A licence is supposed to be a floor. It has never been assumed that a licence, in other words being compliant with the regulations, translates necessarily into quality. Quality is above that. The Ontario government used to say that very clearly. I'm quite familiar with the research on quality of a whole variety of kinds. It is true that licensed child care centres actually have variable quality even if they're licensed. I think you have to dispel that myth. A licence is not the same as quality.
The issue of for-profit and non-profit child care has been with us in Canada for as long as I can remember. I've been working on child care since the 1970s, and the discussion is always the same. Putting that aside, it is definitely clear that the motivation to make a profit, which is usually the objective of a business—and this is not to say anything about anybody on the panel here, because I've never seen your centres, Maureen.... In general, research in a wide number of areas shows that the quality of for-profit child care is not as good as that of non-profit and public child care.
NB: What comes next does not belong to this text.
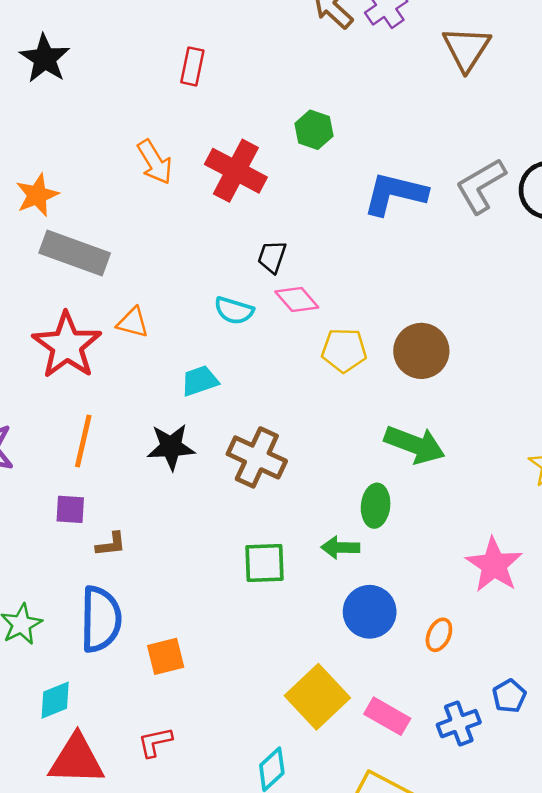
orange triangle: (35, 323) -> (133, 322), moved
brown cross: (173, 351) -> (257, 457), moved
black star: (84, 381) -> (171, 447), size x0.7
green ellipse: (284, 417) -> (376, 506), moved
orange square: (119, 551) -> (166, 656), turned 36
A lot of it would have to do with the need to make a profit.
Most of the budget is for staff, so when you have a child care budget, 85% to 90% in a non-profit budget is generally for staff compensation. If you're going to make a direct profit, that's the best place for it to come from. That's why wages are generally lower, turnover is generally higher and education is lower, because even in places, in countries or provinces, where there is a wage scale, you can hire lower on the scale so you get less-expensive staff.
There is other research that looks at things like decision-making and what impact that has on staff. If you think about what makes quality, it's reflective, well-qualified staff who have the latitude to make decisions about what they're going to be doing in their programs. Sometimes—not always, but sometimes—you find very intrusive kinds of decision-making from higher management. When you get into larger companies and you move out of owner-operated centres, very often you have decisions being made by a head office in another country.